As Muslims prepare for Eid al-Adha celebrations, many performing qurbaan will want to share the meat of the animals that are sacrificed with the less fortunate. Given the dire need that those in war ravaged countries find themselves in, Al-Imdaad Foundation will for the second year be granting South Africans the opportunity to share their qurban with the people of Syria. Al-Imdaad, which is a non-profit relief organization dedicated to providing humanitarian services in crisis situations, launched a successful project that has made it possible for qurban meat to be shipped to war-torn countries by canning it.
For 2016 Eid al-Adha, the organisers plan to slaughter sheep in Australia, after which it will be minced and canned in New Zealand. The meat will subsequently be shipped to Syria via Turkey.
South Africans can assist in mitigating the effects of the Syrian war for the thousands still trapped in the ravaged country, donating R1850 per sheep.
Speaking to VOC, spokesperson for Al-Imdaad Foundation, Qari Ziyaad Patel explains that Al-Imdaad’s many officers around the world has provided it with the manpower to initiate and implement the project and give Syrians access to meat during their Eid celebartions.
“It is difficult for one to give qurbaani in Syria itself, but through this initiative that goal can be achieved.
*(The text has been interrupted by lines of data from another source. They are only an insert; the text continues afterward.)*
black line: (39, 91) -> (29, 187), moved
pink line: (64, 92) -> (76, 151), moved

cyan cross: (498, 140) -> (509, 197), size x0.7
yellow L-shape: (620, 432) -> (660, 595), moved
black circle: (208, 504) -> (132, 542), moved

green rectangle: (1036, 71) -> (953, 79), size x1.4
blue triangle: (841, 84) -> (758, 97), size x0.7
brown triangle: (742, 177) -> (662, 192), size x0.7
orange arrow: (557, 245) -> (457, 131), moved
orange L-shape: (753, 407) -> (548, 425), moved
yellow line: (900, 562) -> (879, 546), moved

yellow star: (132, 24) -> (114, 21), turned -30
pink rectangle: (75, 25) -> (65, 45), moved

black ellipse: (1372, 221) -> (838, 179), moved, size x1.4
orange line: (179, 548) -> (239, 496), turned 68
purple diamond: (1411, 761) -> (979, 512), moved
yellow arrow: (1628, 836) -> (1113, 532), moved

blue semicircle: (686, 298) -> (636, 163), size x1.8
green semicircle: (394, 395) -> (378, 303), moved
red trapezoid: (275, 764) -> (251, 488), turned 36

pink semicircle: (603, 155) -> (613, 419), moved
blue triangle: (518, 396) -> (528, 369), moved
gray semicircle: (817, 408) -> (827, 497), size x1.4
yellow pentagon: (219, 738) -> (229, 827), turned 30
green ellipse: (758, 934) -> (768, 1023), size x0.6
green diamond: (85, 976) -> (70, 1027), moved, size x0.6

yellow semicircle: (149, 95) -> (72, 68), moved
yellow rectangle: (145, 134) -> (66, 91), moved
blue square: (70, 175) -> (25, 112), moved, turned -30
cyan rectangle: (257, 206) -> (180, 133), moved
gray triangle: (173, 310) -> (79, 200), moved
Al-Imdaad has various offices across the globe that helps to facilitate and implement this project,” Patel stated.
In light of the carnage that accompanies war, he says that the meat has been well received during previous distributions since it alleviates to certain degree the suffering that civilians are forced to endure.
“For ourselves that have worked in refugees camps on the borders of Syria, we have seen first-hand how effective and how well received these canned Qurbaani products are amongst various refugees.”
Suggesting that the choice of location for the slaughtering is a sensible decision, Patel explains that Australia is host to many livestock and that the country is well-known for beef and mutton.
Patel notes that the meat that is sent to New Zealand for canning is not simply canned, but is given added piquancy for variation.
“The meat is well-preserved added with some spice and different flavours,” Patel adds.
Patel states that it takes a total of six weeks for the process to be completed, from slaughtering to distribution.
“It is not that long of a process if you look at how the entire process plays out.”
He further mentions that 3 cans are distributed into one food hamper and that one can roughly weighs half a kilogram.